* **Exercise requirements**
Look through the records below and copy each line that includes the word "street".

* **Information**
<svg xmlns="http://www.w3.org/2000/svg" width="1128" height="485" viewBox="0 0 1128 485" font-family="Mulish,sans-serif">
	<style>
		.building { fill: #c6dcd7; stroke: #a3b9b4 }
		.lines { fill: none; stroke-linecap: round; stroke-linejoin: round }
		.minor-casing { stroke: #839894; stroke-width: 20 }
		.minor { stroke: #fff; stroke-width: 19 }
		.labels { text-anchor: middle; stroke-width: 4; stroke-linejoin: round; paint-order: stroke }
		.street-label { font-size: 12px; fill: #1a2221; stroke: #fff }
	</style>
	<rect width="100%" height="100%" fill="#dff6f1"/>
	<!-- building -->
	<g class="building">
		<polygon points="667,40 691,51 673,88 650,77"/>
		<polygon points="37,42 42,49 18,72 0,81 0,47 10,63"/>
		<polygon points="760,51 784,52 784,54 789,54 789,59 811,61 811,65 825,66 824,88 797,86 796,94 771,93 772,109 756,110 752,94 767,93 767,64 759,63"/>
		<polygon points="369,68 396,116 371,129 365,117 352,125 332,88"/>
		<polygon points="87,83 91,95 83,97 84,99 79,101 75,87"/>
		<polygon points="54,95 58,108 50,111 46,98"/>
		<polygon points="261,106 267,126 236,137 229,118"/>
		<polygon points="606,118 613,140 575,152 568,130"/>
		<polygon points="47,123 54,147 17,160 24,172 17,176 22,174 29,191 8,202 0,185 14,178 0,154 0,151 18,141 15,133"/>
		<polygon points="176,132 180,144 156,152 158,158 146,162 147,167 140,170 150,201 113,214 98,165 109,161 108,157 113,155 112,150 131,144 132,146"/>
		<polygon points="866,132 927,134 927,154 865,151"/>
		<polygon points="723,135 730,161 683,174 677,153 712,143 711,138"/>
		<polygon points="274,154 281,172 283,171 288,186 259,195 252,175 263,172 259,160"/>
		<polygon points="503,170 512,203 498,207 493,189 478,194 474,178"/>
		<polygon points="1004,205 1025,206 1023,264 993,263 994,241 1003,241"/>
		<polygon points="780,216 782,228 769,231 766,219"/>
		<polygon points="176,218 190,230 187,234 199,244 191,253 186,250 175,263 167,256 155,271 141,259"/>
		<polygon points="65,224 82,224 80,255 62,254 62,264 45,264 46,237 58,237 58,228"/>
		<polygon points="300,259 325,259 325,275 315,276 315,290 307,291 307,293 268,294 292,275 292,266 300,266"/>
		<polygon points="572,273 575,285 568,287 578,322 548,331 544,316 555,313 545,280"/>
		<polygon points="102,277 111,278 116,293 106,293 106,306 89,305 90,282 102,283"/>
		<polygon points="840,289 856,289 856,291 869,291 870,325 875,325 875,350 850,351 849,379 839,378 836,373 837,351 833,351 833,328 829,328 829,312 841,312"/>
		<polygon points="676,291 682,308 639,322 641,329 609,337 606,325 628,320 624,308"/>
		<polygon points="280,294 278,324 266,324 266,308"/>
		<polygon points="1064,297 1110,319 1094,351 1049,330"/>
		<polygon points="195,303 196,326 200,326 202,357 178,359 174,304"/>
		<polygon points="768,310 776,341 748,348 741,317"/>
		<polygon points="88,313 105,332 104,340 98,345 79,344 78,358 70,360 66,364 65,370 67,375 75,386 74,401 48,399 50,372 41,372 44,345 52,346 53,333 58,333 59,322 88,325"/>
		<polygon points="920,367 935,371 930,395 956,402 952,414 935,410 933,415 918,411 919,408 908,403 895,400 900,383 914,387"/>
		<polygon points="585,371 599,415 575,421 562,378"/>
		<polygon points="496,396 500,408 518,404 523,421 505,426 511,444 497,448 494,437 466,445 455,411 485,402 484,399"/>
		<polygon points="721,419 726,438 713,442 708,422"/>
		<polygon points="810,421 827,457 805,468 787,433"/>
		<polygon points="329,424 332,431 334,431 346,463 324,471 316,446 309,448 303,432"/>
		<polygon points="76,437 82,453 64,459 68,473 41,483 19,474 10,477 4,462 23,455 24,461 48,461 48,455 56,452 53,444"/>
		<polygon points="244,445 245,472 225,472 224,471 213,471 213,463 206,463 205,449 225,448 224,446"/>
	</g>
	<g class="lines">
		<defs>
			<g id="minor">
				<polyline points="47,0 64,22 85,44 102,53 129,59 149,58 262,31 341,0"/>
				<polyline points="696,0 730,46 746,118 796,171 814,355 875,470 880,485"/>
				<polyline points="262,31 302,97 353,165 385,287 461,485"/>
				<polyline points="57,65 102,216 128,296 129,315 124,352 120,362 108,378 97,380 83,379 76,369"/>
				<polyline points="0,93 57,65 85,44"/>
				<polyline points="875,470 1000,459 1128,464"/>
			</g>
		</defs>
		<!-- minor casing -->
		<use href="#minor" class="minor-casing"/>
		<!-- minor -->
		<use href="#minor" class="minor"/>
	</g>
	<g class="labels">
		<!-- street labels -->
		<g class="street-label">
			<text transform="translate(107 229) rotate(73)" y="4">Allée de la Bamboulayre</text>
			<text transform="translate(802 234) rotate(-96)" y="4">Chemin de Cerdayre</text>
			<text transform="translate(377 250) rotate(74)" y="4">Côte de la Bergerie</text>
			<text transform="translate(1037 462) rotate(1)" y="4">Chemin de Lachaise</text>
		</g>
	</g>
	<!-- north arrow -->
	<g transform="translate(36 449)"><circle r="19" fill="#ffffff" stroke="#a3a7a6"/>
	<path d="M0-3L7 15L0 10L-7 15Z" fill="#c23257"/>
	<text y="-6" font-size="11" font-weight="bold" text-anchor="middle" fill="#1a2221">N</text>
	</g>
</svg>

* **Expected answer**
		.street-label { font-size: 12px; fill: #1a2221; stroke: #fff }
		<!-- street labels -->
		<g class="street-label">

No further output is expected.